目鼻立ちのくっきりとした化粧っ気のない顔は相変わらずで、研究室配属以降よりも磨きがかかっているように思えた。
彼女は後ろでひとつに束ねた黒髪ポニーテールを揺らし、空いているベンチに颯爽と腰かけた。
「……ふたりとも久しぶり。どう?暇そうに見えるけど、室島研で頑張ってる?」
こうして立石から話しかけられたとき、いつもなら嬉しそうに話すはずの三隅がしょんぼりと答えた。
「……んなわけないでしょありさちゃん。よく見てよ……この身も心も疲れた感じ」
「うーん……確かに。よく見たらやばいね。優人も大丈夫?」
「…………ああ、まあ」
とりあえずそう返すと、立石ありさはなぜか目を輝かせていった。
「大丈夫じゃないんだ。珍しい!」
「……ありさちゃん、なんで嬉しそうなの……」
そんな三隅の驚きには反応せず、立石は優人に向かって聞いた。
「やっぱり、室島研選んだの意外だなーと思ってたけど、室島先生とばちばちしてる感じ?」
「え……それもわかるの!?」
驚愕する三隅に向かって立石は言う。
「そりゃあ、配属前にゼミの見学会あったし、先輩たちにいろいろゼミの色を聞くでしょ。雰囲気とか、緩さとか大事なところ。……まさか、あんたたち出なかったとか」
「………………」
「うわ、ふたりってそういうところあるよね。まあ、もう配属されちゃったんだし、卒業するしかないでしょ」
実際、そのとおりで反論のしようがなかった。
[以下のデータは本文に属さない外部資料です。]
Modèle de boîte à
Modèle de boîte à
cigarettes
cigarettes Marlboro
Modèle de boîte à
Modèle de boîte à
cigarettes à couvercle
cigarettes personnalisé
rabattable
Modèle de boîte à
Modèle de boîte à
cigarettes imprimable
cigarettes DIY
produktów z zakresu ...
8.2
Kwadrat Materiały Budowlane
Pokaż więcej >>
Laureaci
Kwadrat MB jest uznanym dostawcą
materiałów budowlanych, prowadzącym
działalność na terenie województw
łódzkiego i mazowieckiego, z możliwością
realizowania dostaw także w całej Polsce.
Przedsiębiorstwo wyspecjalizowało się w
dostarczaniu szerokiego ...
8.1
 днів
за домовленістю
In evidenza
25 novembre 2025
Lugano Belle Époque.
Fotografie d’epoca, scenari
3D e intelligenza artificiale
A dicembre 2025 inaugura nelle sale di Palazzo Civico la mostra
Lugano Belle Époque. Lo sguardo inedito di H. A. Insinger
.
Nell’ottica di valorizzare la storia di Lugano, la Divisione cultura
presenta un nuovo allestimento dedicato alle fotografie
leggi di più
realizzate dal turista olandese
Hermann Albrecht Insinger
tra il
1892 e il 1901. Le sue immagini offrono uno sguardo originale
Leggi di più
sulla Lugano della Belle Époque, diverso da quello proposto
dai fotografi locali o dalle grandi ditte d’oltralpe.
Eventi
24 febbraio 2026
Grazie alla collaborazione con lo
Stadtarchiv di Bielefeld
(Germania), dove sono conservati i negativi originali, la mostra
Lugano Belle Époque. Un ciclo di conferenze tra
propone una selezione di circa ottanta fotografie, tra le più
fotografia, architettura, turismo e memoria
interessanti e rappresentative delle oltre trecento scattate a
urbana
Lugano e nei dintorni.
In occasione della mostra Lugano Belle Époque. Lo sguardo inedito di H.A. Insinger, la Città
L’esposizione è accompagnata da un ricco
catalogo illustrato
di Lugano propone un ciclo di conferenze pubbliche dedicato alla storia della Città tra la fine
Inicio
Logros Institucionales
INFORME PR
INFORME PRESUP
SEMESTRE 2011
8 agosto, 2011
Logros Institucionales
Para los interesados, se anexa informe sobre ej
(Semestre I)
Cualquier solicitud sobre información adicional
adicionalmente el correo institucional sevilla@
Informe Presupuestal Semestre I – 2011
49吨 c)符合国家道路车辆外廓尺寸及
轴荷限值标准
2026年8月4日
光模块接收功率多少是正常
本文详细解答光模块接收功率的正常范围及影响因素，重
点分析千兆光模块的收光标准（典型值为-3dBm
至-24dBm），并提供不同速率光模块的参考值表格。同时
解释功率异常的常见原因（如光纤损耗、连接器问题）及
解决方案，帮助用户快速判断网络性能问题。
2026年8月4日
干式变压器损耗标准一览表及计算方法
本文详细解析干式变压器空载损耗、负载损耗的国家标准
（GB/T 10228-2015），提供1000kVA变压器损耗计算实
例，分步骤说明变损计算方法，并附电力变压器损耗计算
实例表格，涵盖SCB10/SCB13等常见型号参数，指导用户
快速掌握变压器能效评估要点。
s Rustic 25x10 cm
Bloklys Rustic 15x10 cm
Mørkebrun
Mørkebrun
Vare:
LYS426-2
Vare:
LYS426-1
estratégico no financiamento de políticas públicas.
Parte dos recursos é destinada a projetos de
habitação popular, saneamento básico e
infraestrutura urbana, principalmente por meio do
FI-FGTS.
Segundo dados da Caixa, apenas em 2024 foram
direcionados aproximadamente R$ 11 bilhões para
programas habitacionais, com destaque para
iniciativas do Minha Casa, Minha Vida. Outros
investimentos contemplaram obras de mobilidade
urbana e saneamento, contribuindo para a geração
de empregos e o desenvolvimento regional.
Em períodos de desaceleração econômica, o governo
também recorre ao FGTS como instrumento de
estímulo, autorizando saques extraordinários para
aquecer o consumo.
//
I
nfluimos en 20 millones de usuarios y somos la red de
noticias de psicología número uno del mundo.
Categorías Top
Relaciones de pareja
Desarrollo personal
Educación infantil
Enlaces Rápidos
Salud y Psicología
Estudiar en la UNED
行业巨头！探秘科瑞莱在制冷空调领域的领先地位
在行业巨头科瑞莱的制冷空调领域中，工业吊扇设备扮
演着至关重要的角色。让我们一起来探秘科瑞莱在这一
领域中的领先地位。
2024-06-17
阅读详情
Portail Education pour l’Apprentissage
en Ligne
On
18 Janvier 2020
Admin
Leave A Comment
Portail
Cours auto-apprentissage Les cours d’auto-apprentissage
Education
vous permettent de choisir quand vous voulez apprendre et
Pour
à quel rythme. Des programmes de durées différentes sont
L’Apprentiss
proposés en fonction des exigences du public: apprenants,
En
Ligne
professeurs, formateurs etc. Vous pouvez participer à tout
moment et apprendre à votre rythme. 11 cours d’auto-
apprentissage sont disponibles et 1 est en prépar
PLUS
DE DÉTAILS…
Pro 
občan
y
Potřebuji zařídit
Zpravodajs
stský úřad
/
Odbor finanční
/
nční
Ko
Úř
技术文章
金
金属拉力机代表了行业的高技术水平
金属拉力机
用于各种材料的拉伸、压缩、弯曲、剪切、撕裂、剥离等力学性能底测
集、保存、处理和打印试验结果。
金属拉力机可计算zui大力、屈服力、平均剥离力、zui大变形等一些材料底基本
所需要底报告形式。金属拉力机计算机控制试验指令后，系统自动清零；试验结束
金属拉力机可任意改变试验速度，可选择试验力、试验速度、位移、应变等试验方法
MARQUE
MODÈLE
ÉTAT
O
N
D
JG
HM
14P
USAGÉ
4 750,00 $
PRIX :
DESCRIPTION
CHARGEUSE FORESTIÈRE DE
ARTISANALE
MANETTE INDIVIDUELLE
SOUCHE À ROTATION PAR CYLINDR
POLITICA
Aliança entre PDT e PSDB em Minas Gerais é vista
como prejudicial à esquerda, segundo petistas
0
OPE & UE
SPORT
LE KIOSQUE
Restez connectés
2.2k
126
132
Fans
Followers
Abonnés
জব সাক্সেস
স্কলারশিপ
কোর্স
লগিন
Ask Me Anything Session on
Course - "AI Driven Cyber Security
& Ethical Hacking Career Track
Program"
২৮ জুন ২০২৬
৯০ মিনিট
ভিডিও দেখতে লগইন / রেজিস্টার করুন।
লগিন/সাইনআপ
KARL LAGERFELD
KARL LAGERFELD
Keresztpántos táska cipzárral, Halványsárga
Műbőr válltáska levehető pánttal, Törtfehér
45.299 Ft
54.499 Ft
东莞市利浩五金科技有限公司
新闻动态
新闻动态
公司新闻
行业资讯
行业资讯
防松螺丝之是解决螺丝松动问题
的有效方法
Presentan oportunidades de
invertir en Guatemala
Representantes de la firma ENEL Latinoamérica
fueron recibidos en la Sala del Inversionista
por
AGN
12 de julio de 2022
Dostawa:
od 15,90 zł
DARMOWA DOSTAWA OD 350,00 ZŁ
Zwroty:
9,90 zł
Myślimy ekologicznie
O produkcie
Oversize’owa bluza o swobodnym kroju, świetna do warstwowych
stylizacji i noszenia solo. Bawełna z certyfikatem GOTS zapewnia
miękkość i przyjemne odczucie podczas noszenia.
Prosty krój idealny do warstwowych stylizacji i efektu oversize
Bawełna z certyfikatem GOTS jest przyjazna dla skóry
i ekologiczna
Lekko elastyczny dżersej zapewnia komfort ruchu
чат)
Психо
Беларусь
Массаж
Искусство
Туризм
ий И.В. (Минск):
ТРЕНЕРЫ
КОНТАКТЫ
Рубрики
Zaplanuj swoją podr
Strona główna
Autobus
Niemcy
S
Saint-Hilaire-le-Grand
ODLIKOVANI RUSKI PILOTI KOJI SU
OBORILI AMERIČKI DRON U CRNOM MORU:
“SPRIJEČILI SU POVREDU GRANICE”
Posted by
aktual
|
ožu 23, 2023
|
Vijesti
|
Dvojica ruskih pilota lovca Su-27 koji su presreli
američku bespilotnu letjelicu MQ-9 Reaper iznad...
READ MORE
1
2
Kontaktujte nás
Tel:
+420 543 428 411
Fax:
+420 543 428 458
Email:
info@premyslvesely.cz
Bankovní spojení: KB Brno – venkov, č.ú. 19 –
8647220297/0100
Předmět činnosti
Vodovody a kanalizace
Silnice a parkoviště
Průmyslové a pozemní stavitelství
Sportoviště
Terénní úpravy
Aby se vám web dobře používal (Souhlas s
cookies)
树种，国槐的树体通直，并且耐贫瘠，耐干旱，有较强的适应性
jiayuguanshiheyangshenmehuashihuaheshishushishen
優人が沈黙していると、立石はこう続けた。
「ねえ、思ってることがあるならさ、室島先生に直談判してみれば?」
「……え?」
「ありさちゃん、まじで言ってる?」
「え、マジの大マジだけど。だって黙ってむすーってして不満そうにしてる学生より、ぴーぴー反応を返してくれるわかりやすい学生の方が好きでしょ?室島先生」
そう言われれば、確かにその通りだと思えた。
実際に室島教授がよく飲みに誘っているのは、普段から彼に絡みに行くような積極的な先輩だった。
「……確かに、そうかもな。立石、ありがとう」
優人がお礼を言うと、彼女はふわりと笑った。
「どういたしまして。進捗報告楽しみにしてる」
「…………え、優人、実験サンプル扱いじゃん」
「ふふふっ、じゃあね!」
そう言って立石が去ったあと、優人は意を決して研究室に戻り、扉の奥の個室に室島がいることを確認する。
――いまがチャンスかもしれない。
そう思った優人はすぐに扉をノックすると、返事を待ってからおそるおそる中へと入っていった。